Ce qui, en fin de compte, est profondément inquiétant, c'est qu'aucune stratégie cohérente, aucune ligne directrice ne semble avoir été dessinée, aucune planification sanitaire, aucune préparation. Vous avez refusé, par exemple, tout projet concret de nationalisation ou de réquisition d'entreprises en nous répondant « Ne vous inquiétez pas, nous verrons bien. » Je suis inquiet que ce manque de préparation perdure.
J'ai entendu ici même Mme Pannier-Runacher écarter d'un revers de la main nos demandes répétées de nationalisation de l'entreprise Luxfer, qui fabrique des bouteilles d'oxygène et avait fermé en 2019 au prétexte que la France pourrait continuer de se fournir au Royaume-Uni… Bonjour la relocalisation et la souveraineté sanitaire ! Et je suis d'autant plus inquiet quand je constate qu'au même moment le Gouvernement se félicite de la commande de milliers de respirateurs auprès d'Air Liquide alors qu'une enquête de France Info montre qu'il s'agit d'un modèle qui ne fonctionne même pas dans les services de réanimation pour le Covid-19.
Je suis inquiet quand je vois les conditions dans lesquelles se prépare le déconfinement, même partiel. Pour l'école par exemple, entre le chef de l'État et M. Blanquer, les contre-ordres suivent les ordres, au point qu'on se dit qu'ils pourraient peut-être se téléphoner avant d'accorder des entretiens.
Pour ce qui concerne le secteur des transports, vous avez pu voir, chers collègues, le reportage diffusé hier par France 2 sur des lignes de métro et de train desservant en particulier la Seine-Saint-Denis, où les voyageurs sont à nouveau nombreux, et non protégés. Le déconfinement ne commence pas le 11 mai, il a déjà commencé pour de nombreuses activités ! Or le manque de préparation dans le secteur des transports pourrait s'avérer dramatique et favoriser la relance d'une crise épidémique d'une plus grande ampleur encore.

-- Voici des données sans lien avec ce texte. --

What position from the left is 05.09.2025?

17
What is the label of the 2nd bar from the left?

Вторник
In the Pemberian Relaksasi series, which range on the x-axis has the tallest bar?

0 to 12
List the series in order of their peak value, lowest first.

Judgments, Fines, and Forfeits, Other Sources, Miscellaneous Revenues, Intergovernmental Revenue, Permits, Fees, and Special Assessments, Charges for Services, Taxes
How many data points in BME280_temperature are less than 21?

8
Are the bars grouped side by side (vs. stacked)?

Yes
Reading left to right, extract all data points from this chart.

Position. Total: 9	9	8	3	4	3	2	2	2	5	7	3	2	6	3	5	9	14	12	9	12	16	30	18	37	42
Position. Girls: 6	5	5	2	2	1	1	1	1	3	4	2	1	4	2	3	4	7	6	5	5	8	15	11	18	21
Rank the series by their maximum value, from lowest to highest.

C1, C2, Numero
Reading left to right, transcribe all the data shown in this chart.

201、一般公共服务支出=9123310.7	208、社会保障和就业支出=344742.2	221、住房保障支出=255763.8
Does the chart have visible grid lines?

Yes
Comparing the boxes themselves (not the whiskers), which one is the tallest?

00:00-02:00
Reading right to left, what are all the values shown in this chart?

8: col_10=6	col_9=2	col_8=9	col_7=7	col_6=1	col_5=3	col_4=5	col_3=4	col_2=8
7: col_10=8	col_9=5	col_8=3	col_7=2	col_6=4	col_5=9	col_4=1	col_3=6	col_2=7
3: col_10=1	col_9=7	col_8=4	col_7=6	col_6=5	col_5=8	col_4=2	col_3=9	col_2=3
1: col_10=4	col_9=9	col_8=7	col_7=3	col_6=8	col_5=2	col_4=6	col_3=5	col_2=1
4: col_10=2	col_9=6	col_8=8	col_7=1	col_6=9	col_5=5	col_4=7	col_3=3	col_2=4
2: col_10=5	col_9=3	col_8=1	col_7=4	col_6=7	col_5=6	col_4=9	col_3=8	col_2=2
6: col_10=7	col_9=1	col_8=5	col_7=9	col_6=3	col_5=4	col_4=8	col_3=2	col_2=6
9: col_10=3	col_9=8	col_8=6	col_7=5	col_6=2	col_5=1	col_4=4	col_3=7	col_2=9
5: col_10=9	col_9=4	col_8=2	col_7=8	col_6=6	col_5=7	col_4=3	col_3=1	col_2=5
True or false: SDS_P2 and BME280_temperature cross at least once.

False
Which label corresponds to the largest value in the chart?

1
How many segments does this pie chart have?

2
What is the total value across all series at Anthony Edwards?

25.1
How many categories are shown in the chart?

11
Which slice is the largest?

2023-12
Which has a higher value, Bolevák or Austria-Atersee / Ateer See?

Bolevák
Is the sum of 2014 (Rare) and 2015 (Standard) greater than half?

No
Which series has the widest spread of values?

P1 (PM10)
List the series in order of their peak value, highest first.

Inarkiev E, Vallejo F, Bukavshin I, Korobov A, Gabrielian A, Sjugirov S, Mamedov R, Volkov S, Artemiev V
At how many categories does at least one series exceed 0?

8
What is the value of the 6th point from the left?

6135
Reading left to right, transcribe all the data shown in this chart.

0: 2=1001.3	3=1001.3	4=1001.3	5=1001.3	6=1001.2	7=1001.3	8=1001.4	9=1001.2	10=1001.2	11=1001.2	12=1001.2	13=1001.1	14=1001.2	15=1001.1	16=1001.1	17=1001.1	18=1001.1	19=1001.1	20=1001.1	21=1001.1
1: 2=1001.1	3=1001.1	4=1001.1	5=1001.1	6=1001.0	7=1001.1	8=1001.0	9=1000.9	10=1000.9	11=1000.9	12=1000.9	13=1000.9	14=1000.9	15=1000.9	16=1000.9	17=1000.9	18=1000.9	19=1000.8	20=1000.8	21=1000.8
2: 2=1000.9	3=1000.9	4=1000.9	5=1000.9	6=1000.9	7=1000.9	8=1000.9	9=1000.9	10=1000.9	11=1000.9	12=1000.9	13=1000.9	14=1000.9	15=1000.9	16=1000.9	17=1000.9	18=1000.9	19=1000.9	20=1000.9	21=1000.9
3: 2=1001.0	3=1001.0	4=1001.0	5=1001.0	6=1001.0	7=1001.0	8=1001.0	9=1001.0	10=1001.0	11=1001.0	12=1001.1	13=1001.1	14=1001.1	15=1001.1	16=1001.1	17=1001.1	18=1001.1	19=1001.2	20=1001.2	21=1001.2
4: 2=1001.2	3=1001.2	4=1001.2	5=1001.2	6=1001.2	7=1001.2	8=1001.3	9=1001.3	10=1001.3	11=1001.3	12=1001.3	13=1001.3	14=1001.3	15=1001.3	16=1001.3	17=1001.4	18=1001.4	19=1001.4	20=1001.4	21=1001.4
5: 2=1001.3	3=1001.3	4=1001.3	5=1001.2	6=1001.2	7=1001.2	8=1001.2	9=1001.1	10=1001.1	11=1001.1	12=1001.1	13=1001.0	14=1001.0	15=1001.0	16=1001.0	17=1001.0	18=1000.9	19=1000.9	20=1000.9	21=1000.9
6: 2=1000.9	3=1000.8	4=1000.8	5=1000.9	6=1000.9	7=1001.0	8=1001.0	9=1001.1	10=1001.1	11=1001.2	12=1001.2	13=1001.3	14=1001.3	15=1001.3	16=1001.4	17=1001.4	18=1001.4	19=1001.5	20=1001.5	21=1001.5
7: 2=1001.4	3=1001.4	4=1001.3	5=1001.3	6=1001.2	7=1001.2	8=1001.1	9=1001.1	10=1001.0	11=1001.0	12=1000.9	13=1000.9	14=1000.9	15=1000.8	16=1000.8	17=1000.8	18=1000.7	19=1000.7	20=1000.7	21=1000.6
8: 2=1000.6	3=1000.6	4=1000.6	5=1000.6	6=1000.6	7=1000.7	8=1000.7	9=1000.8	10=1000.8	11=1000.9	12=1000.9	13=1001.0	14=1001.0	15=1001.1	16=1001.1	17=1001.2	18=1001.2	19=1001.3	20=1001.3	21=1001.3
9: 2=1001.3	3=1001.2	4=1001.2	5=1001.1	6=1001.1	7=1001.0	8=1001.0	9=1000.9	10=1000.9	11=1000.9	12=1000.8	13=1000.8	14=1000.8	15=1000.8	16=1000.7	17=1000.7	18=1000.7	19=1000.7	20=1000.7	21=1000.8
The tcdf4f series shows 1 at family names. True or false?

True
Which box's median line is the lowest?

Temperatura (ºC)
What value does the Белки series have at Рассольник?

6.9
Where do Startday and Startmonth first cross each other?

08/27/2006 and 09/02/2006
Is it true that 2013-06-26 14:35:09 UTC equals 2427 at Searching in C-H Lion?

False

En matière d'approvisionnement en masques ou en tests, en matière de protection des travailleurs à échéance du 11 mai, toute cette impréparation nous semble hautement anxiogène. Et vous paraissez désormais vouloir vous reposer sur les territoires, non par volonté politique mais du fait de votre incapacité à organiser quoi que ce soit – c'est en tout cas l'impression que cela donne.
Le présent PLFR a le défaut d'être le reflet de cette gestion hasardeuse de la crise et du déconfinement. J'aimerais très sincèrement, pour le pays, pour sa santé, y déceler l'inverse ; mais ce n'est pas le cas et c'est pourquoi les députés du groupe La France insoumise voteront contre le texte.